Registration Rights Agreements
On
October 6, 2016, in connection with the issuance of the Notes, the Partnership entered into Registration Rights Agreements among the Issuers, the Guarantors and Wells Fargo Securities, LLC, as representative of the several initial purchasers of
each series of the Notes (the Initial Purchasers). Pursuant to the Registration Rights Agreements, unless the restrictive legend has been removed from the Notes and the Notes are freely tradable pursuant to Rule 144 under the Securities
Act as of the 370th day following the issuance of the Notes, the Issuers and the Guarantors will (1) use commercially reasonable efforts to consummate an exchange offer and (2) if required, have a shelf registration statement declared
effective with respect to resales of the Notes.
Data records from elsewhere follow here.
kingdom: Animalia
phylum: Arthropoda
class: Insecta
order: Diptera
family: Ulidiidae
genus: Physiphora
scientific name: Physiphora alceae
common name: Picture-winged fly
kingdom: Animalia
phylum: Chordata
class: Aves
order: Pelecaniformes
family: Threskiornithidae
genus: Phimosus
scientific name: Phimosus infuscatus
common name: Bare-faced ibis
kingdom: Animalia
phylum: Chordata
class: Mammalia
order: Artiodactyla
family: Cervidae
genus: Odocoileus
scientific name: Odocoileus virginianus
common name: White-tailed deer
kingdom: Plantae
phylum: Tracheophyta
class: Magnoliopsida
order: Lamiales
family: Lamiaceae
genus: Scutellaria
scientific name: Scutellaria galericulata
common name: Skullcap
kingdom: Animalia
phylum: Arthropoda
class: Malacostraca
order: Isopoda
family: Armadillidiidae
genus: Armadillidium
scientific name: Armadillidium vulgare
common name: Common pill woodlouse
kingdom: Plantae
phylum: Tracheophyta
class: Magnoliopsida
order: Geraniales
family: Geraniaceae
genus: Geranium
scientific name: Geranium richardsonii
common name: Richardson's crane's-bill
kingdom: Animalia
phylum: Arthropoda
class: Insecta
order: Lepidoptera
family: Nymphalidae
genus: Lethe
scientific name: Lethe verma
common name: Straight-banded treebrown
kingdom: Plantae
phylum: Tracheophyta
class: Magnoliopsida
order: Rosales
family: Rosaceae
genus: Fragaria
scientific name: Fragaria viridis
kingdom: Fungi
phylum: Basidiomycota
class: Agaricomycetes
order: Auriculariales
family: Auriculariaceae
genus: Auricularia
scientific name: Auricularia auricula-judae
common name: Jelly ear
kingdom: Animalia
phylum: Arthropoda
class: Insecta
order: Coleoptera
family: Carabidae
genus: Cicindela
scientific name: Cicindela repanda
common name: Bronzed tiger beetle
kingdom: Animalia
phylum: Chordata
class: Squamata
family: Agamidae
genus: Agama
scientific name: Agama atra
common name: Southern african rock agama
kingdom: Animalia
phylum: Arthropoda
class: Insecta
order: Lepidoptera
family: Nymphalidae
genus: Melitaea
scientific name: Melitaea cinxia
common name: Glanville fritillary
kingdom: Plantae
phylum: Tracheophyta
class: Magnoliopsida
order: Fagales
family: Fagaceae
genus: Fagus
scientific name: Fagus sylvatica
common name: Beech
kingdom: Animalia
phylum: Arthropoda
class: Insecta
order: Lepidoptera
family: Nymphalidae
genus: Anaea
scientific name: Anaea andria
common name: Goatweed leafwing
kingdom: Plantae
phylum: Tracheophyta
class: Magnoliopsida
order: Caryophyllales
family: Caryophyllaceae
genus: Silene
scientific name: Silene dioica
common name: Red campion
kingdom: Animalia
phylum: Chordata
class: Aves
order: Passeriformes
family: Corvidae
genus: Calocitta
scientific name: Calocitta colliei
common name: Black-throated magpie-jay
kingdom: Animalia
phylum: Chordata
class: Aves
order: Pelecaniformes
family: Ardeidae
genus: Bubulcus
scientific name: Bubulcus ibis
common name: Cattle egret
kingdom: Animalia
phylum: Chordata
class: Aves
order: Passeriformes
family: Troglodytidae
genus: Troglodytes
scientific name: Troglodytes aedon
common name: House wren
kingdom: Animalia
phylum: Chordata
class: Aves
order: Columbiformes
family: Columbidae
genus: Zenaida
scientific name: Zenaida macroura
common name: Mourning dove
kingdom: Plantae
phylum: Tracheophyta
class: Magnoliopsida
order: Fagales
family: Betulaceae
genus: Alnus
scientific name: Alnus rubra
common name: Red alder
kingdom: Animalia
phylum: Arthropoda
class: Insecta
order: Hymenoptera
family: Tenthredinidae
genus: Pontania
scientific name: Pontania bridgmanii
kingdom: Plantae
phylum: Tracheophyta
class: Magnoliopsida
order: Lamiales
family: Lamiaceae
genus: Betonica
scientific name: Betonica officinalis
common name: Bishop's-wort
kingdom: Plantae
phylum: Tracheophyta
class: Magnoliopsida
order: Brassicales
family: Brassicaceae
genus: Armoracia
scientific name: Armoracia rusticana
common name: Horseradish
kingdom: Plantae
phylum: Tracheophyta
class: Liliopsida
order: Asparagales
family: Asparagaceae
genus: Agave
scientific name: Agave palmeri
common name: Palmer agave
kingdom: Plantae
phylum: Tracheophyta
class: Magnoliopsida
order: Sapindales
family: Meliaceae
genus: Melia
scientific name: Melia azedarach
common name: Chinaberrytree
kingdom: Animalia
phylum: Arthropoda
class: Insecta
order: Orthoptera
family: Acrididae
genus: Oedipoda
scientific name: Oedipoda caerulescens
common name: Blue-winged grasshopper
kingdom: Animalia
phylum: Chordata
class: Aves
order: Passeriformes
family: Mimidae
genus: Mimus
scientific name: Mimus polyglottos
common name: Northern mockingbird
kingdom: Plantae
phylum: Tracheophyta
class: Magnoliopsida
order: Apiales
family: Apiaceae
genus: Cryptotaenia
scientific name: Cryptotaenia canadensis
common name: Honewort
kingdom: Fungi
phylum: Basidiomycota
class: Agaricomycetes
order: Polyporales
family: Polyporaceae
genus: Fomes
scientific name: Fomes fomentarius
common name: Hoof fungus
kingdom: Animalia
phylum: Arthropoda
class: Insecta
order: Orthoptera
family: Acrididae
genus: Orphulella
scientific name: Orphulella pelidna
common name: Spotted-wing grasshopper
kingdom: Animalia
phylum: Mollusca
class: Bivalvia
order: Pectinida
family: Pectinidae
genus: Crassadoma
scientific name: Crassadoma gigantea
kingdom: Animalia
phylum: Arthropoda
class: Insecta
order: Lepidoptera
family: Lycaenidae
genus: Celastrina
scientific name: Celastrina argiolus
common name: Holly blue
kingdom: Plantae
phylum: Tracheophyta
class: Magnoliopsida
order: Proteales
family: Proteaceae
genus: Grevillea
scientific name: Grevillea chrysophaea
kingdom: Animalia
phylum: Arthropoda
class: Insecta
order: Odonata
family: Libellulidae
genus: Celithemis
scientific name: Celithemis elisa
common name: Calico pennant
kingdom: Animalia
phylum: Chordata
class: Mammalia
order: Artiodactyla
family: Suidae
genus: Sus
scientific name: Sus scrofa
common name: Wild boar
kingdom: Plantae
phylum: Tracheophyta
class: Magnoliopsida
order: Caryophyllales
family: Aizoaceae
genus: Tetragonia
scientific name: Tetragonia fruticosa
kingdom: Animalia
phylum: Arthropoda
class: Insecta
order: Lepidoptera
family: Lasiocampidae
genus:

The Issuers and the Guarantors are required to pay additional interest if they fail to comply with their obligations to exchange or register the Notes within the specified time periods.
Relationships
The Initial
Purchasers or their respective affiliates have performed investment banking, financial advisory and commercial banking services for the Partnership and certain of its affiliates, for which they have received customary compensation, and they may
continue to do so in the future. Certain of the Initial Purchasers or their affiliates may have been holders of any of the three other series of senior notes of the Issuers for which the Partnership commenced tender offers (the Tender
Offers) pursuant to an Offer to Purchase dated September 22, 2016, as amended, and which the Partnership funded in large part with the net proceeds of the Offering. Accordingly, such Initial Purchasers and affiliates may have received a
portion of the proceeds from the Offering. U.S. Bancorp Investments, Inc., one of the Initial Purchasers, is an affiliate of the Trustee.
The descriptions set forth above in this Item 1.01 are qualified in their entirety by the Indenture and the Registration Rights
Agreements, which are filed herewith as Exhibits 4.1, 4.2 and 4.3, respectively, and are incorporated herein by reference.